Ligue 1: en perdition, Rennes finit par écarter Beye
Après avoir échappé au couperet de justesse à l'automne, Habib Beye n'a pas survécu à une série de quatre défaites et à l'effondrement du jeu de son équipe, et a été écarté lundi par le Stade Rennais.
Le club breton a annoncé lundi avoir "engagé une procédure" contre le technicien, remplacé par l'entraîneur de l'équipe réserve Sébastien Tambouret, qui avait déjà assuré un intérim d'un match en novembre 2024 entre le limogeage de Julien Stéphan et l'arrivée de Jorge Sampaoli.
Rennes, sixième de Ligue 1 avant de recevoir le Paris Saint-Germain vendredi, est pourtant virtuellement qualifié pour la Ligue Europa - en phase avec ses objectifs - soit la même place qu'occupait le club breton il y a un mois, après une victoire à Lille (0-2), qui lui permettait même de rêver à la Ligue des champions après six victoires en sept rencontres.
Mais cette belle dynamique a subitement volé en éclat avec un nul, quatre défaites dont une contre Lorient à domicile (2-0), mais surtout un 4-0 à Monaco, une élimination sèche (3-0) en Coupe de France contre Marseille et un revers 3-1 à Lens samedi.
La 6e place de Rennes n'est plus qu'un trompe-l'oeil, Strasbourg, Toulouse, Angers, Monaco et Lorient étant à trois points ou moins des Rouge et Noir, qui reçoivent l'ogre parisien vendredi.
Au-delà des résultats, le contenu des matches s'est spectaculairement dégradé, Rennes semblant tout à fait impuissant à enrayer sa chute libre, à commencer par le coach.
- Une légitimité toujours contestée -
Pour le remplacer, le nom de Franck Haise, libre depuis son limogeage de Nice, circule dans les médias locaux et nationaux.
L'histoire relativement brève de Beye avec Rennes - à peine plus d'un an et 39 matches, toutes compétitions confondues - n'aura de toute façon jamais été simple.
Arrivé fin janvier 2025 au chevet d'une équipe 16e au classement et à la dérive, Beye avait été imposé par le patriarche de la famille Pinault, François, propriétaire du club. Une relation privilégiée dont il s'est souvent targué et qui lui avait déjà sauvé la mise in extremis fin octobre, alors que la direction du club penchait pour un départ.
Choix plutôt audacieux, compte tenu de son absence totale d'expérience sur un banc en Ligue 1, Beye a toujours semblé devoir lutter contre des forces contraires au sein du club.
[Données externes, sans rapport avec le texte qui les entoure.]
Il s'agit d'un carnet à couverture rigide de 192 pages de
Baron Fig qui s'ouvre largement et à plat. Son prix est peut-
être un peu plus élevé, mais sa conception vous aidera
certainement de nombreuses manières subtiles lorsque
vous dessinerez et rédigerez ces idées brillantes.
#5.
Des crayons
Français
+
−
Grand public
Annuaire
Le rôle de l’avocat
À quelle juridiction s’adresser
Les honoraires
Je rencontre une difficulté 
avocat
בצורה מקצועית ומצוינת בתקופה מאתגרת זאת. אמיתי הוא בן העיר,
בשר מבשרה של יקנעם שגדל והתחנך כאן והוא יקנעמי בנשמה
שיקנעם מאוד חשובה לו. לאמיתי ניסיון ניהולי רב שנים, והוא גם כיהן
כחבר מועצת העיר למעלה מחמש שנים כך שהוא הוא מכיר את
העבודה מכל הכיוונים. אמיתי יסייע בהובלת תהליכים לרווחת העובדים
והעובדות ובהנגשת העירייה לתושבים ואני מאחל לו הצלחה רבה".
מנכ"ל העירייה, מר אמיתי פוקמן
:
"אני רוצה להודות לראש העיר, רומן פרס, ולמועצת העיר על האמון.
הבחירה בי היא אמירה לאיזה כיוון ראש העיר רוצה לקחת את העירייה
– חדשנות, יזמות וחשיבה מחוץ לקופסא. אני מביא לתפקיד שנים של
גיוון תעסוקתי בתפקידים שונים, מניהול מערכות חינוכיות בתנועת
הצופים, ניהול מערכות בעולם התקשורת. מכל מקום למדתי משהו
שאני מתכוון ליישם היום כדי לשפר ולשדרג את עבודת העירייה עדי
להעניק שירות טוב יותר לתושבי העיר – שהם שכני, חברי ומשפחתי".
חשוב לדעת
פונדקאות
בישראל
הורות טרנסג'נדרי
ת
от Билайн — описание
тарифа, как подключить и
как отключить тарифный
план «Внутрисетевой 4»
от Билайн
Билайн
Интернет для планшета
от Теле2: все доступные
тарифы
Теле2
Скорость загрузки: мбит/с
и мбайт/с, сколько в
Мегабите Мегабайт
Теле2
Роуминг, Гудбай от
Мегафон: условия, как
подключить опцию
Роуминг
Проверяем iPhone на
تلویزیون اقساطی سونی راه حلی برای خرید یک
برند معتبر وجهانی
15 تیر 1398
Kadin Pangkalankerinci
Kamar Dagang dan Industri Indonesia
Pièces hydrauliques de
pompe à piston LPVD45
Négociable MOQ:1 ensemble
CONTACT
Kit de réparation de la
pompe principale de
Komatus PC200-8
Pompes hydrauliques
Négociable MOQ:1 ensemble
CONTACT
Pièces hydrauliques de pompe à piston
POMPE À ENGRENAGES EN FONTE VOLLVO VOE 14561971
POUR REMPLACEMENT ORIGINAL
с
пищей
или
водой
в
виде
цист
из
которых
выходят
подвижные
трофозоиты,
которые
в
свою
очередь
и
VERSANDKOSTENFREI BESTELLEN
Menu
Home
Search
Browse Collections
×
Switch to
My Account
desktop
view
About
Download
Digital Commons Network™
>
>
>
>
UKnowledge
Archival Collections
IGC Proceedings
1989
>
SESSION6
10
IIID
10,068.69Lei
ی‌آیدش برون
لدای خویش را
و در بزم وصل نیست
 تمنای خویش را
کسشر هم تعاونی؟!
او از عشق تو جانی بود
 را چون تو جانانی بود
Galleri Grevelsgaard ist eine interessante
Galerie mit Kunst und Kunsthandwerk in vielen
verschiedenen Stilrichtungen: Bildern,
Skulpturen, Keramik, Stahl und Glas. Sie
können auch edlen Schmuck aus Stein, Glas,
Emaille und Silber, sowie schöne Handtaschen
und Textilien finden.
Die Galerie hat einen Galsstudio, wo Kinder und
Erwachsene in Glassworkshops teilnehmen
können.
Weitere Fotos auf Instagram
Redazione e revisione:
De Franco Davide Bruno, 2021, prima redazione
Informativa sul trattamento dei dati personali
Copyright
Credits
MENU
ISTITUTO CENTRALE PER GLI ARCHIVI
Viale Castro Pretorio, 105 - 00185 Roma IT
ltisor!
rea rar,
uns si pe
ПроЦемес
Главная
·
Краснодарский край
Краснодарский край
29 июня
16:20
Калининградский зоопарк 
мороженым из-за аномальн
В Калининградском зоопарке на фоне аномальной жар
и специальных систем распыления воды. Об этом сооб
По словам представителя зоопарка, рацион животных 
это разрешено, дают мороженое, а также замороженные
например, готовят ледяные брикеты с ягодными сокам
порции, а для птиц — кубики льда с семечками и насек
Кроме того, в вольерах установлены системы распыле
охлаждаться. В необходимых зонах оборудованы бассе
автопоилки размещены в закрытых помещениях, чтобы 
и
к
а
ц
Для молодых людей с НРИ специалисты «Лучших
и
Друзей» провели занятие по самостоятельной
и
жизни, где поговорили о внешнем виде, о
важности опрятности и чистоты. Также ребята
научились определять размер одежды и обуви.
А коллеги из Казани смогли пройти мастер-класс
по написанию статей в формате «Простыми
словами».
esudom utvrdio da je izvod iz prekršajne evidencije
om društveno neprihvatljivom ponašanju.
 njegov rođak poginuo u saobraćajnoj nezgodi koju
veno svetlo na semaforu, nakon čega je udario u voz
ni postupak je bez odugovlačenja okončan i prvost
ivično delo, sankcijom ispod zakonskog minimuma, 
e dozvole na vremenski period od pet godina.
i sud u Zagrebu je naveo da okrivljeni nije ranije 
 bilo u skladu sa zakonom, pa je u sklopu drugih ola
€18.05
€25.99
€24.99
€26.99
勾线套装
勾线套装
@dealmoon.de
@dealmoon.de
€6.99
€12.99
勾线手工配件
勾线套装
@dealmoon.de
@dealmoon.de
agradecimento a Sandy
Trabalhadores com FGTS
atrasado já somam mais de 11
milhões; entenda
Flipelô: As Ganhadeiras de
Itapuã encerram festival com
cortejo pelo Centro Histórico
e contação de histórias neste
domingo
Ses relations avec son président Arnaud Pouille ont toujours été, au mieux, cordiales.
Ce dernier, en faisant venir de nombreuses personnes côtoyées lorsqu'il était directeur général du RC Lens, comme les joueurs Brice Samba, Seko Fofana et Przemyslaw Frankowski, le directeur de la performance Laurent Bessière, et même la diététicienne, a étayé l'idée d'une guerre de clans dans un club qui a toujours eu du mal à les éviter.
Beye a aussi parfois dû ferrailler pour imposer ses principes de jeu et ses choix pour le onze de départ à son vestiaire.
- Une communication crispante -
Seko Fofana et Ludovic Blas avaient été écartés d'un premier match-couperet à Toulouse (2-2), et samedi, à Lens (1-3), c'est Brice Samba qui s'est retrouvé sur le banc d'un différend lors de l'élimination à Marseille, mais aussi une série de prestations indignes d'un gardien numéro 3 chez les Bleus.
Beye paye aussi une communication qui a parfois suscité de l'incompréhension après certaines défaites ou lorsqu'il s'était attribué une très grande part dans les offres mirobolantes formulées pour Kader Meïté et Jérémy Jacquet cet hiver, alors que les deux joueurs étaient sur les tablettes de tous les grands clubs européens bien avant qu'il n'arrive en Bretagne.
Sa troisième meilleure moyenne de points (1,56 par match) parmi les entraineurs des Rouge et Noir au XXIe siècle - assez loin de Bruno Genesio (1,73) et Guy Lacombe (1,72) qui le devancent - n'aura en tout cas pas suffit à Rennes.
Une décision qui en dit finalement moins sur Beye que sur un club pris par une forme de panique après deux saisons sans Europe et dans un contexte financier global rendu plus difficile encore par une succession de mercatos aussi dispendieux que contestables.